A reunião contou com representantes da Associação Comercial, CDL, Secovi, Creci, Associação dos Advogados Independentes, além do secretário municipal de Governo, Ulisses Rocha. O encontro foi marcado por cobranças diretas à Prefeitura e pela busca de uma solução imediata diante da insatisfação popular.

Proposta clara: trava no índice e debate em 2027
Segundo Dr. Lívio, a proposta da Comissão é manter para 2026 apenas a correção de 5,32%, tanto para o IPTU quanto para a taxa de lixo, preservando apenas alterações de alíquotas que passaram pelo devido processo legislativo. O restante das mudanças seria retirado da cobrança atual e levado para amplo debate na Câmara, com aplicação apenas a partir de 2027.
“Essa é a nossa proposta. O que não passou pela Câmara precisa voltar para a Câmara. O contribuinte não pode ser penalizado sem transparência e sem debate”, afirmou o vereador.
Falta de transparência e fim do desconto ampliaram crise
Dr. Lívio destacou que a crise foi agravada por dois fatores principais: a redução do desconto do IPTU de 20% para 10% e a falta de explicações claras da Prefeitura aos contribuintes sobre os motivos dos aumentos. Segundo ele, relatos apontam reajustes que chegam a 200% e até 300% em alguns casos.
“Houve uma comoção desde dezembro. A população foi surpreendida com boletos muito acima do esperado, sem explicação convincente”, ressaltou.

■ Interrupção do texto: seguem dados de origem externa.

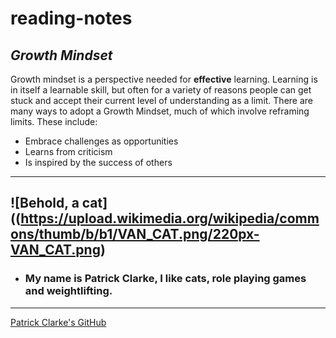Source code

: # reading-notes
## ***Growth Mindset***
Growth mindset is a perspective needed for **effective** learning.  Learning is in itself a learnable skill, but often for a variety of reasons people can get stuck and accept their current level of understanding as a limit.  There are many ways to adopt a Growth Mindset, much of which involve reframing limits.  These include:
* Embrace challenges as opportunities
* Learns from criticism
* Is inspired by the success of others
---
![Behold, a cat]((https://upload.wikimedia.org/wikipedia/commons/thumb/b/b1/VAN_CAT.png/220px-VAN_CAT.png)
---
* ### My name is Patrick Clarke, I like cats, role playing games and weightlifting. 
---
[Patrick Clarke's GitHub](https://github.com/PatrickPatch)


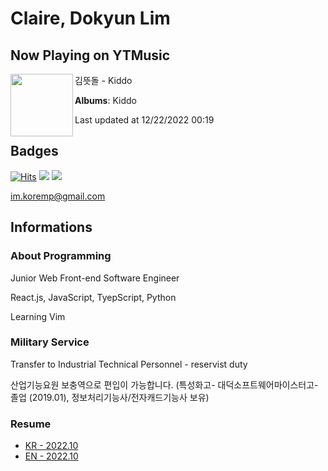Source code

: # Claire, Dokyun Lim

## Now Playing on YTMusic

[<img align="left" width="100" src="https://lh3.googleusercontent.com/qtVwNIWTZWxuIMbzpdvxpxeTHYbfQt70HK6nhQxP5wczkBUV6Z2Qvhlx9tU25upOKdMY2tL7xARvUIBf">](https://music.youtube.com/watch?v=iHQw5CMEJFQ)

김뜻돌 - Kiddo

**Albums**: Kiddo

Last updated at 12/22/2022 00:19

## Badges

[![Hits](https://hits.seeyoufarm.com/api/count/incr/badge.svg?url=https%3A%2F%2Fgithub.com%2Fkoremp%2Fkormep&count_bg=%2379C83D&title_bg=%23555555&icon=&icon_color=%23E7E7E7&title=hits&edge_flat=false)](https://hits.seeyoufarm.com)
<a href="https://dev.to/koremp"><img src="https://img.shields.io/badge/dev.to-0A0A0A?style=for-the-badge&logo=devdotto&logoColor=white"/></a>
<a href="https://www.linkedin.com/in/koremp"><img src="https://img.shields.io/badge/LinkedIn-0077B5?style=flat-square&logo=linkedin&logoColor=white"/></a>

im.koremp@gmail.com

## Informations

### About Programming

Junior Web Front-end Software Engineer

React.js, JavaScript, TyepScript, Python

Learning Vim

### Military Service

Transfer to Industrial Technical Personnel - reservist duty

산업기능요원 보충역으로 편입이 가능합니다. (특성화고- 대덕소프트웨어마이스터고- 졸업 (2019.01), 정보처리기능사/전자캐드기능사 보유)

### Resume

* [KR - 2022.10](./resume/README.md)
* [EN - 2022.10](./resume/README.en.md)
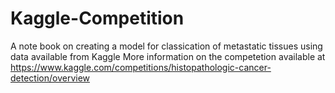 # Kaggle-Competition
A note book on creating a model for classication of metastatic tissues using data available from Kaggle
More information on the competetion available at https://www.kaggle.com/competitions/histopathologic-cancer-detection/overview

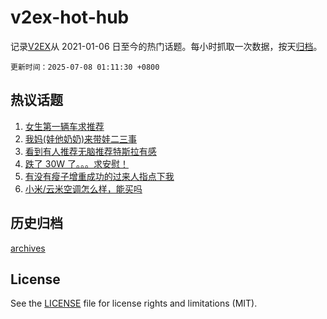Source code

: # v2ex-hot-hub

 记录[V2EX](https://www.v2ex.com/)从 2021-01-06 日至今的热门话题。每小时抓取一次数据，按天[归档](archives)。

`更新时间：2025-07-08 01:11:30 +0800`

## 热议话题

1. [女生第一辆车求推荐](https://www.v2ex.com/t/1143380)
1. [我妈(娃他奶奶)来带娃二三事](https://www.v2ex.com/t/1143432)
1. [看到有人推荐无脑推荐特斯拉有感](https://www.v2ex.com/t/1143456)
1. [跌了 30W 了。。。求安慰！](https://www.v2ex.com/t/1143551)
1. [有没有瘦子增重成功的过来人指点下我](https://www.v2ex.com/t/1143564)
1. [小米/云米空调怎么样，能买吗](https://www.v2ex.com/t/1143395)

## 历史归档

[archives](archives)

## License

See the [LICENSE](LICENSE) file for license rights and limitations (MIT).
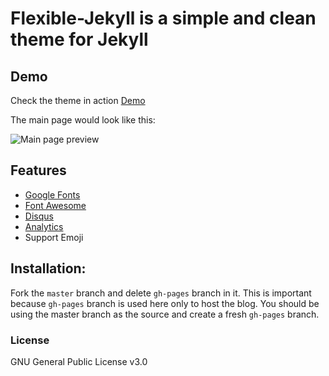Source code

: # Flexible-Jekyll is a simple and clean theme for Jekyll


## Demo

Check the theme in action [Demo](https://marshalord.github.io/CSC005/)

The main page would look like this:

![Main page preview](https://marshalord.github.io/CSC005/assets/img/github.jpg?raw=true)

## Features

- [Google Fonts](https://fonts.google.com/)
- [Font Awesome](http://fontawesome.io/)
- [Disqus](https://disqus.com/)
- [Analytics](https://analytics.google.com/analytics/web/)
- Support Emoji

## Installation:

Fork the ``master`` branch and delete ``gh-pages`` branch in it. This is important because ``gh-pages`` branch is used here only to host the blog. You should be using the master branch as the source and create a fresh ``gh-pages`` branch.

### License

GNU General Public License v3.0

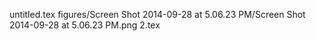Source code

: untitled.tex
figures/Screen Shot 2014-09-28 at 5.06.23 PM/Screen Shot 2014-09-28 at 5.06.23 PM.png
2.tex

Executivo admite possibilidade de recuo
Durante a reunião, o secretário Ulisses Rocha sustentou que a cobrança está dentro da legalidade, com base no IPCA e na atualização de imóveis territoriais que passaram a contar com mais infraestrutura urbana. Ainda assim, admitiu que pode haver recuo, caso sejam identificados valores que não correspondam à realidade.
“A gente pode analisar caso a caso, se houver alguma irregularidade ou distorção”, afirmou o secretário.
Recesso interrompido e sessão extraordinária autorizada
Mostrando firmeza na condução do tema, Dr. Lívio revelou que a Câmara interrompeu o recesso legislativo para criar a comissão e acelerar as respostas. Com aval do presidente Papy, a Comissão tem autonomia para buscar instrumentos jurídicos que permitam suspender ou corrigir a cobrança, inclusive por meio de sessão extraordinária.
“Sem dúvida, cabe sessão extraordinária. O presidente já autorizou. Os boletos estão nas mãos das pessoas e a Câmara precisa dar uma resposta urgente”, concluiu.
A Comissão Especial deve se reunir agora com a Procuradoria da Câmara para definir os próximos passos legais. O objetivo, segundo Dr. Lívio, é proteger o contribuinte, garantir transparência e evitar abusos, mesmo em pleno recesso parlamentar.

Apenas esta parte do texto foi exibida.